───── Data for this task
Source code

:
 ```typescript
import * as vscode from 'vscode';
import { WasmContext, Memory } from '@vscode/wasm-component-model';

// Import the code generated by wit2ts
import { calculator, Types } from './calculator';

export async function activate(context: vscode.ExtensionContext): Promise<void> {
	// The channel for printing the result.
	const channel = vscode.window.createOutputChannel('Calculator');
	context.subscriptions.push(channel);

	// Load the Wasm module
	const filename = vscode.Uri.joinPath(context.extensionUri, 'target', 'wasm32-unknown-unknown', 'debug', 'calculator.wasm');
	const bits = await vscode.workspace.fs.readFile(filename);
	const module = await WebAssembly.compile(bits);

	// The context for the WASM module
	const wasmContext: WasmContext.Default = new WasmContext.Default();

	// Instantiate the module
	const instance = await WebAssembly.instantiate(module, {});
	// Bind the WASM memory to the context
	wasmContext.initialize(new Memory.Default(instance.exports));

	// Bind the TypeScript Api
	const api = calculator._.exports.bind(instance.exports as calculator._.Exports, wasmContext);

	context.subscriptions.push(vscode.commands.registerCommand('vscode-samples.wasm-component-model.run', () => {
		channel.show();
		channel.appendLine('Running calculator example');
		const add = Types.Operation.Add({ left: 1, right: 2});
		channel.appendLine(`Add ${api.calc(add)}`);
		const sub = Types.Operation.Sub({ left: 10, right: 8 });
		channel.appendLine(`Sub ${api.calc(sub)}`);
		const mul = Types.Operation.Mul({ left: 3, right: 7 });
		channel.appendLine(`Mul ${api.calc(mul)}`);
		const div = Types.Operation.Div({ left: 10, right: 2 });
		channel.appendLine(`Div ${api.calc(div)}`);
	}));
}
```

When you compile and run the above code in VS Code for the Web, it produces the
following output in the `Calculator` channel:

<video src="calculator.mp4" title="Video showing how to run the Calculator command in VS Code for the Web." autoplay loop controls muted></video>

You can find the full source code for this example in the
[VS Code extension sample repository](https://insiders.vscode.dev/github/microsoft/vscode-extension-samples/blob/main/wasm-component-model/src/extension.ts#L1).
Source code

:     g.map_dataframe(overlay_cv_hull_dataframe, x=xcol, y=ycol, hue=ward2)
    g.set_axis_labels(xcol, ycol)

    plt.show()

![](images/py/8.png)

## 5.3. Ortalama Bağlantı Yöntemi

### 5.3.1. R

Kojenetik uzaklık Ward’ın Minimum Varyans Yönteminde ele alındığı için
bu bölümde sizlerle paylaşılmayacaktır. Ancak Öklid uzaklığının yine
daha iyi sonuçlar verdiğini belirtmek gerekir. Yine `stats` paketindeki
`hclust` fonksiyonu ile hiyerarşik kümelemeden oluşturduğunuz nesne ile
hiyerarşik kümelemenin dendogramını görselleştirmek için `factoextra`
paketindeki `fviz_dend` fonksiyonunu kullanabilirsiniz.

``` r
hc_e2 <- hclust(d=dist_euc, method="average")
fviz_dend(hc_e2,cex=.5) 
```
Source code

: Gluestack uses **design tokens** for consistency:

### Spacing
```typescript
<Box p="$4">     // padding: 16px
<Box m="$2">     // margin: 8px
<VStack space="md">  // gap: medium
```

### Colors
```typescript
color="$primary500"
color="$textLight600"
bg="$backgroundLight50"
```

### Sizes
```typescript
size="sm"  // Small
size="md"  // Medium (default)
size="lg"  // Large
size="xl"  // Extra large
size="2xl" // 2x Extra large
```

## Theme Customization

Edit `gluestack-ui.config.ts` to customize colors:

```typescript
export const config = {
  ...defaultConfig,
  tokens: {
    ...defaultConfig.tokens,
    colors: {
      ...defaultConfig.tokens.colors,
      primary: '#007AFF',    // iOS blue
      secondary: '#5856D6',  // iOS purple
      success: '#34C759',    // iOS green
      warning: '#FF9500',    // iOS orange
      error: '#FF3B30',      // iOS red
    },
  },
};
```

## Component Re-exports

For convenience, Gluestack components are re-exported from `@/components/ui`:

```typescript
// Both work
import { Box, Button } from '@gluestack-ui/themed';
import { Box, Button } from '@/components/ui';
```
──────────
§ **What to work on**: The whole listing above is to be transcribed exactly, line for line.

§ **Result**:
Source code

:
 ```typescript
import * as vscode from 'vscode';
import { WasmContext, Memory } from '@vscode/wasm-component-model';

// Import the code generated by wit2ts
import { calculator, Types } from './calculator';

export async function activate(context: vscode.ExtensionContext): Promise<void> {
	// The channel for printing the result.
	const channel = vscode.window.createOutputChannel('Calculator');
	context.subscriptions.push(channel);

	// Load the Wasm module
	const filename = vscode.Uri.joinPath(context.extensionUri, 'target', 'wasm32-unknown-unknown', 'debug', 'calculator.wasm');
	const bits = await vscode.workspace.fs.readFile(filename);
	const module = await WebAssembly.compile(bits);

	// The context for the WASM module
	const wasmContext: WasmContext.Default = new WasmContext.Default();

	// Instantiate the module
	const instance = await WebAssembly.instantiate(module, {});
	// Bind the WASM memory to the context
	wasmContext.initialize(new Memory.Default(instance.exports));

	// Bind the TypeScript Api
	const api = calculator._.exports.bind(instance.exports as calculator._.Exports, wasmContext);

	context.subscriptions.push(vscode.commands.registerCommand('vscode-samples.wasm-component-model.run', () => {
		channel.show();
		channel.appendLine('Running calculator example');
		const add = Types.Operation.Add({ left: 1, right: 2});
		channel.appendLine(`Add ${api.calc(add)}`);
		const sub = Types.Operation.Sub({ left: 10, right: 8 });
		channel.appendLine(`Sub ${api.calc(sub)}`);
		const mul = Types.Operation.Mul({ left: 3, right: 7 });
		channel.appendLine(`Mul ${api.calc(mul)}`);
		const div = Types.Operation.Div({ left: 10, right: 2 });
		channel.appendLine(`Div ${api.calc(div)}`);
	}));
}
```

When you compile and run the above code in VS Code for the Web, it produces the
following output in the `Calculator` channel:

<video src="calculator.mp4" title="Video showing how to run the Calculator command in VS Code for the Web." autoplay loop controls muted></video>

You can find the full source code for this example in the
[VS Code extension sample repository](https://insiders.vscode.dev/github/microsoft/vscode-extension-samples/blob/main/wasm-component-model/src/extension.ts#L1).
Source code

:     g.map_dataframe(overlay_cv_hull_dataframe, x=xcol, y=ycol, hue=ward2)
    g.set_axis_labels(xcol, ycol)

    plt.show()

![](images/py/8.png)

## 5.3. Ortalama Bağlantı Yöntemi

### 5.3.1. R

Kojenetik uzaklık Ward’ın Minimum Varyans Yönteminde ele alındığı için
bu bölümde sizlerle paylaşılmayacaktır. Ancak Öklid uzaklığının yine
daha iyi sonuçlar verdiğini belirtmek gerekir. Yine `stats` paketindeki
`hclust` fonksiyonu ile hiyerarşik kümelemeden oluşturduğunuz nesne ile
hiyerarşik kümelemenin dendogramını görselleştirmek için `factoextra`
paketindeki `fviz_dend` fonksiyonunu kullanabilirsiniz.

``` r
hc_e2 <- hclust(d=dist_euc, method="average")
fviz_dend(hc_e2,cex=.5) 
```
Source code

: Gluestack uses **design tokens** for consistency:

### Spacing
```typescript
<Box p="$4">     // padding: 16px
<Box m="$2">     // margin: 8px
<VStack space="md">  // gap: medium
```

### Colors
```typescript
color="$primary500"
color="$textLight600"
bg="$backgroundLight50"
```

### Sizes
```typescript
size="sm"  // Small
size="md"  // Medium (default)
size="lg"  // Large
size="xl"  // Extra large
size="2xl" // 2x Extra large
```

## Theme Customization

Edit `gluestack-ui.config.ts` to customize colors:

```typescript
export const config = {
  ...defaultConfig,
  tokens: {
    ...defaultConfig.tokens,
    colors: {
      ...defaultConfig.tokens.colors,
      primary: '#007AFF',    // iOS blue
      secondary: '#5856D6',  // iOS purple
      success: '#34C759',    // iOS green
      warning: '#FF9500',    // iOS orange
      error: '#FF3B30',      // iOS red
    },
  },
};
```

## Component Re-exports

For convenience, Gluestack components are re-exported from `@/components/ui`:

```typescript
// Both work
import { Box, Button } from '@gluestack-ui/themed';
import { Box, Button } from '@/components/ui';
```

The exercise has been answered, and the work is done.